Des architectes au service des victimes ukrainiennes
Radio-Canada
Elle est déracinée, mais a conservé toute sa dignité. Quand on se risque à lui demander son âge, elle répond : « encore très jeune », avec un sourire tremblotant.
Angelina Serhiivna était autrefois cadre supérieure dans une entreprise de cosmétiques. Elle a pris sa retraite il y a très longtemps, mais elle a conservé son penchant pour le maquillage et une grande aisance dans ses relations avec les autres.
C’est cette dernière qualité qui l’aide, dit-elle, à se refaire une vie ici, seule, dans une ancienne école maternelle rénovée, maintenant habitée par plus de 150 personnes, déplacées comme elle.
Sa vie a basculé le 9 mars 2022 quand elle a aperçu, de sa fenêtre, un hélicoptère se poser tout près de sa maison, à Mykolaïv, une ville du sud-est, située entre Odessa et Kherson. Et puis, elle a vu l’étoile rouge sur l’appareil : Je me suis dit : "Ça y est, les Russes débarquent ici." Les bombardements et les coups de feu nourris ont suivi. Elle a réussi à se rendre, seule, dans un abri.
Dans les jours précédents, des membres de sa famille l'avaient suppliée de s’exiler avec eux. Sa sœur est allée en Roumanie, son fils en Italie, ses petits-enfants en Pologne. Angelina voulait rester dans son pays. Et prier pour les soldats ukrainiens.

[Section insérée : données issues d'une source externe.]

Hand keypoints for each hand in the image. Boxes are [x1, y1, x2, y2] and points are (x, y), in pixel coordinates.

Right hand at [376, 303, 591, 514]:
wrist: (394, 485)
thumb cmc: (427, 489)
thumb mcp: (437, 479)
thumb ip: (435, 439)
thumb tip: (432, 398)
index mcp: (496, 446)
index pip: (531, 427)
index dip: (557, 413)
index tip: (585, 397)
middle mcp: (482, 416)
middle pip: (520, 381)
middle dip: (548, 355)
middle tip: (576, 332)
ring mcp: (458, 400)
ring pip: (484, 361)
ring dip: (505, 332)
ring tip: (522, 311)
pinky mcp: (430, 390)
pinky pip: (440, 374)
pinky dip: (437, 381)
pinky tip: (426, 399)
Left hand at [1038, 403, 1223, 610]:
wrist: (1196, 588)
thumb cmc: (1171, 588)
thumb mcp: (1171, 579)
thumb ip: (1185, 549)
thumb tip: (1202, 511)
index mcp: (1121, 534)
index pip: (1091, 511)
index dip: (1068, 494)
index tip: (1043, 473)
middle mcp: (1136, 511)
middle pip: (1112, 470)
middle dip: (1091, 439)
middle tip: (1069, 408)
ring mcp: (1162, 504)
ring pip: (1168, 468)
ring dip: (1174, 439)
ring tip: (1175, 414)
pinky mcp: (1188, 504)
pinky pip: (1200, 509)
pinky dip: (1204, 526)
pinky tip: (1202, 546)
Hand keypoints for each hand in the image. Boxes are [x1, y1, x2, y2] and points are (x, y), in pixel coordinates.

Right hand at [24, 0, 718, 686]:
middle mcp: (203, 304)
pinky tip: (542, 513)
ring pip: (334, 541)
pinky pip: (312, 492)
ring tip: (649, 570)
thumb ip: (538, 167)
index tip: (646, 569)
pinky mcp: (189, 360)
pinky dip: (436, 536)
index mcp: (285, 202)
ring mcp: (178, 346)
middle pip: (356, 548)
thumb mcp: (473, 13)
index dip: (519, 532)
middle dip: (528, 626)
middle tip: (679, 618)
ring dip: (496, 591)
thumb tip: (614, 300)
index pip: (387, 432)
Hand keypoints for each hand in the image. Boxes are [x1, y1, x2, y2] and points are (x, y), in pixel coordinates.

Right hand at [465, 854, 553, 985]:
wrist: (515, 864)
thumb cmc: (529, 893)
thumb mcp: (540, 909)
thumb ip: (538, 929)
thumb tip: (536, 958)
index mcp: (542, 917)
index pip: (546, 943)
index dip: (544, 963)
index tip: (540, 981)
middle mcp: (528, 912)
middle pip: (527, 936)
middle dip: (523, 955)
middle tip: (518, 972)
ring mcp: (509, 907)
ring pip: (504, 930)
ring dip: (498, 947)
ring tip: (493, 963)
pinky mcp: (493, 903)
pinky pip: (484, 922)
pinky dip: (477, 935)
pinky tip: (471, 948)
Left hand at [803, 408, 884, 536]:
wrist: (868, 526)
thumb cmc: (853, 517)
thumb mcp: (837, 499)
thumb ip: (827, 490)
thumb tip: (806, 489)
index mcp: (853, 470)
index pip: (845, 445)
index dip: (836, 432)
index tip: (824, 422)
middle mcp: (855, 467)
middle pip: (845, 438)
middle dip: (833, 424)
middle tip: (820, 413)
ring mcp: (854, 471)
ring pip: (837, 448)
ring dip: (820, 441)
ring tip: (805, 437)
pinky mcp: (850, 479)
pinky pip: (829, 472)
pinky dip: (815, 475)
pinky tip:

Après des jours d’attente, elle a fait sa valise, pris son petit chien et s’est rendue à la gare. Elle a pris un train vers l’ouest qui l’a menée ici, à Ivano-Frankivsk.
Dans cette ville du sud-ouest ukrainien, les résidents ont vite compris qu’ils allaient recevoir des visiteurs. Beaucoup de visiteurs. Des gens de tous âges provenant des régions bombardées dans l’est.
Les autorités municipales et régionales ont aménagé en vitesse des dortoirs dans les écoles. Et puis, de manière tout à fait spontanée et inattendue, de jeunes professionnels ont décidé de mettre leurs talents au service de la communauté.
Nous avons compris que la situation deviendrait rapidement invivable dans ces gymnases où les enfants pleurent et courent partout, côtoient des personnes âgées, ébranlées et désorientées. Il fallait trouver de vraies résidences, explique Anna Pashynska, architecte d'Ivano-Frankivsk.